Alguns, muito poucos, órgãos de comunicação avisaram que o navio
“Handala” iria atracar em Lisboa no dia 3/7/2024, no seguimento de uma
digressão em flotilha sob o lema “Para as Crianças de Gaza”, a fim de
estimular a população europeia a tomar posição construtiva face à guerra
dramática que ocorre na Palestina, sobretudo em Gaza, cujas crianças
indefesas constituem quase metade da população do território. O nome
Handala é originário de um desenho animado criado pelo cartunista Naji al-
Ali que retrata uma criança denominada Handal, virada de costas e de mãos
atadas. A difusão dessa imagem constitui, desde 1969, um símbolo político
do povo palestiniano. Ora Handala, ou Handal, vem de uma determinada
planta que cresce em solos arenosos e áridos dos países árabes, cuja
característica é a sua enorme resistência, pois tem artes de medrar mesmo
depois de arrancada.
Como bem sabem os habituais leitores das minhas croniquetas de
fitoterapia, só abordo espécies botânicas que conheço, nem que seja apenas
visualmente. Neste caso, vasculhando os sótãos da memória, dei-me conta,
que já me relacionei com tal planta.
Foi há anos, quando numa fugaz paragem na Jordânia, visitei as ruínas de
Petra, ex-libris turístico do país. Perante a espantosa cidade pré-histórica,
escavada e esculpida nos rochedos, ninguém fica indiferente, não sobrando
tempo, nem disposição, para observar algo mais. No entanto, este cronista,
por vício assumido, relançou o seu olhar para a parca vegetação que
timidamente surtia das escarpas rochosas e eis que se deu conta de umas
pequenas “melancias” que escorregavam nos pedregosos declives. Seriam
mesmo melancias? Não! - respondeu-me um guia local – e são venenosas!
Nunca mais me debrucei sobre a referida planta que, de resto, não existe em
Portugal, até que agora, surgiu a oportuna ocasião.
Trata-se da Citrullus colocynthis, herbácea da família das Cucurbitaceae,
como pude comprovar. Dá por variados nomes populares que, para além de
handal, podem ser alhandal, tuera, coloquintídeo, coloquinte, colocinto…

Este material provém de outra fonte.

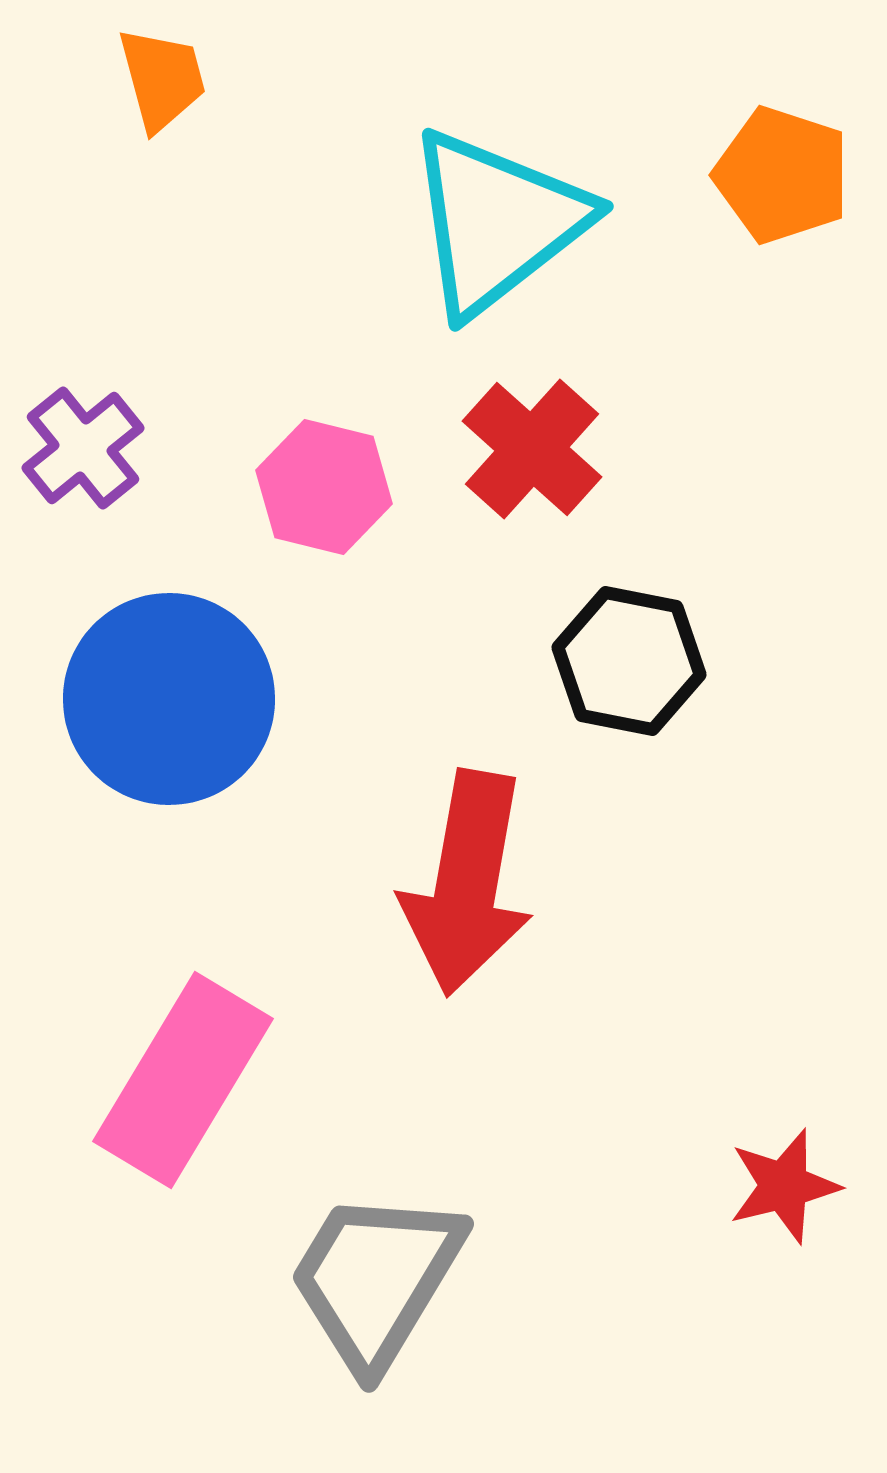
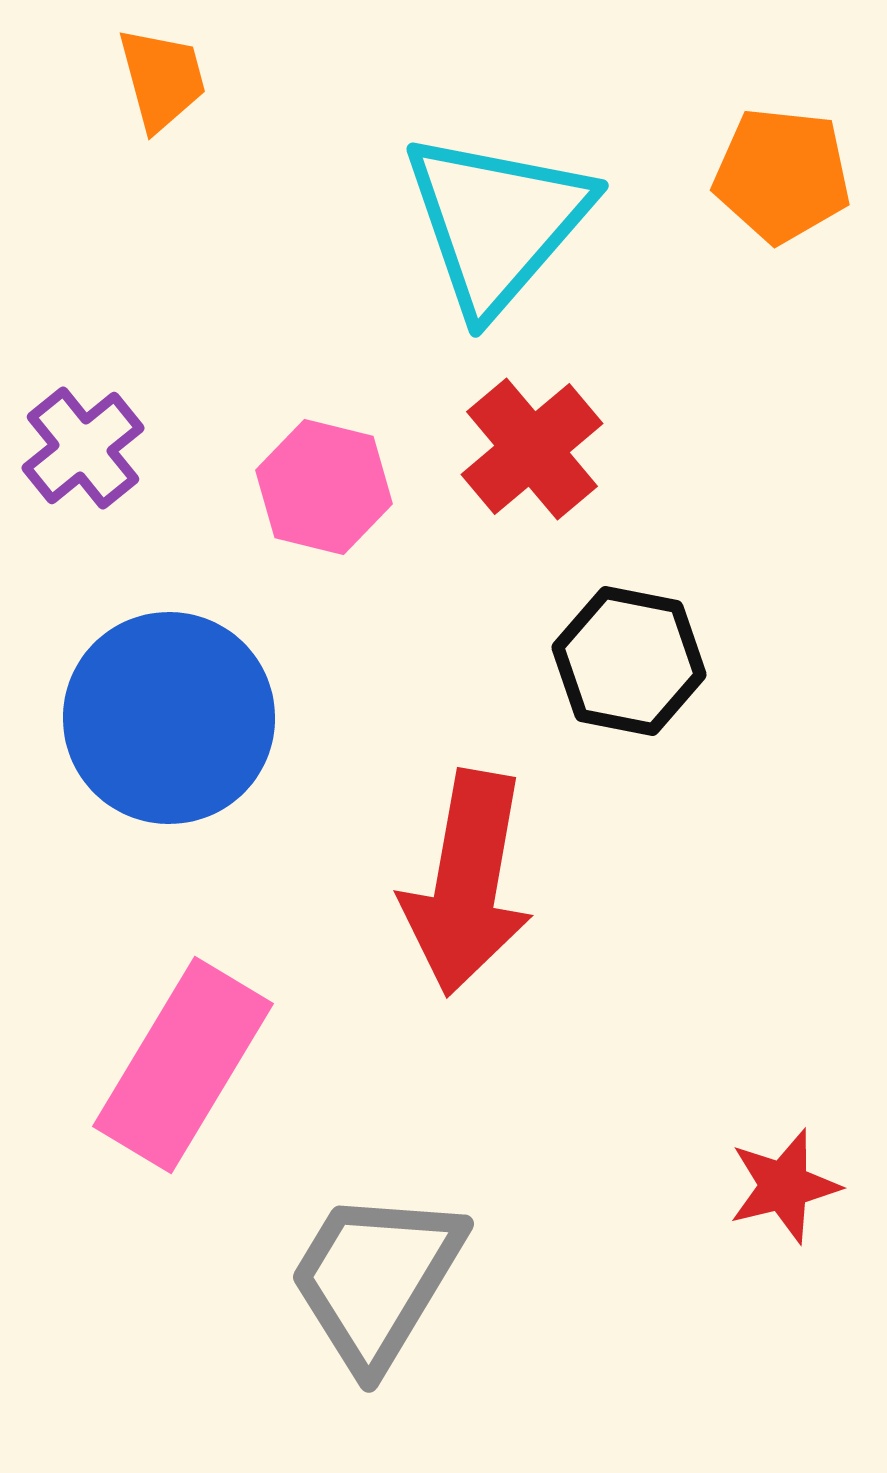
orange pentagon: rotated 12 degrees counterclockwise
cyan triangle: rotated 11 degrees counterclockwise
red cross: rotated 8 degrees clockwise
blue circle: moved 19 px down
pink rectangle: moved 15 px up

É trepadeira com caule áspero e peludo provido de gavinhas que lhe
permitem alastrar, agarrando-se vigorosamente a pedras e arbustos. Possui
folhas alternas, palmadas, lobadas com compridos pecíolos. As flores são
solitárias, e têm cinco pétalas de amarelo claro bem pedunculadas. A
espécie é monoica, como acontece com outras cucurbitáceas, (vidu
abóboras, em anterior croniqueta), o que significa que há flores masculinas e
fores femininas separadas. Os frutos são esféricos, verdes listados de
amarelo, assemelhando-se a pequenas melancias, como acima ficou dito. As
raízes são pujantes e perenes alcançando grande fundura em busca de
alguma humidade. É extremamente difícil extirpá-las por completo. Acaba
por restar sempre um minúsculo raizame que permite o seu renovado
restabelecimento.
A planta resiste admiravelmente à seca severa e à salinidade e vem daí,
julgo, a curiosa ligação à tenaz resistência do povo palestiniano, perante as
adversidades de que é alvo.
A handal é localmente classificada como espécie medicinal, mormente para
uso externo, já que para uso interno, a sua ingestão torna-se perigosa por
constituir um purgativo violento que, em altas doses, pode levar à morte.

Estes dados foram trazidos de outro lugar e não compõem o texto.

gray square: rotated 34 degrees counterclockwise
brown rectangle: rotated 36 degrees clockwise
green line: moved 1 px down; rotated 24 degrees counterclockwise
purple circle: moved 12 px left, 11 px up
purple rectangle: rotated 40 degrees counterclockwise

Propriedades apuradas: laxante (em reduzida e vigiada dose), anti-
reumática, antihelmíntica, anti-inflamatória, antidiabética, antioxidante,
diurética.
É apontada como eficaz em infeções da pele, no combate à sarna e no alivio
das picadas de insetos.
A despeito da polpa dos frutos ser muito amarga e venenosa, contendo
alcaloides, as pevides são comestíveis após devidamente torradas. Elas
possuem entre 20 e 30% de óleo, glicosídeos e saponinas. A farinha das
sementes é rica em micronutrientes e estimula a insulina.

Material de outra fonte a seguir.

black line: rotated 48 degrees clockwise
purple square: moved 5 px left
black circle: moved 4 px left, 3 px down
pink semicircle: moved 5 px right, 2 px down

O óleo pode constituir matéria-prima para biocombustíveis e ser destinado ao
fabrico de sabões.
E pronto! Eis o que apurei desta curiosa herbácea que reforça a minha
convicção de que todas as plantas são úteis, só que, em algumas, não se
detetaram ainda os seus préstimos. À handal, não fora os usos assinalados,
bastaria constituir um forte símbolo de resistência, para se tornar uma planta deveras importante.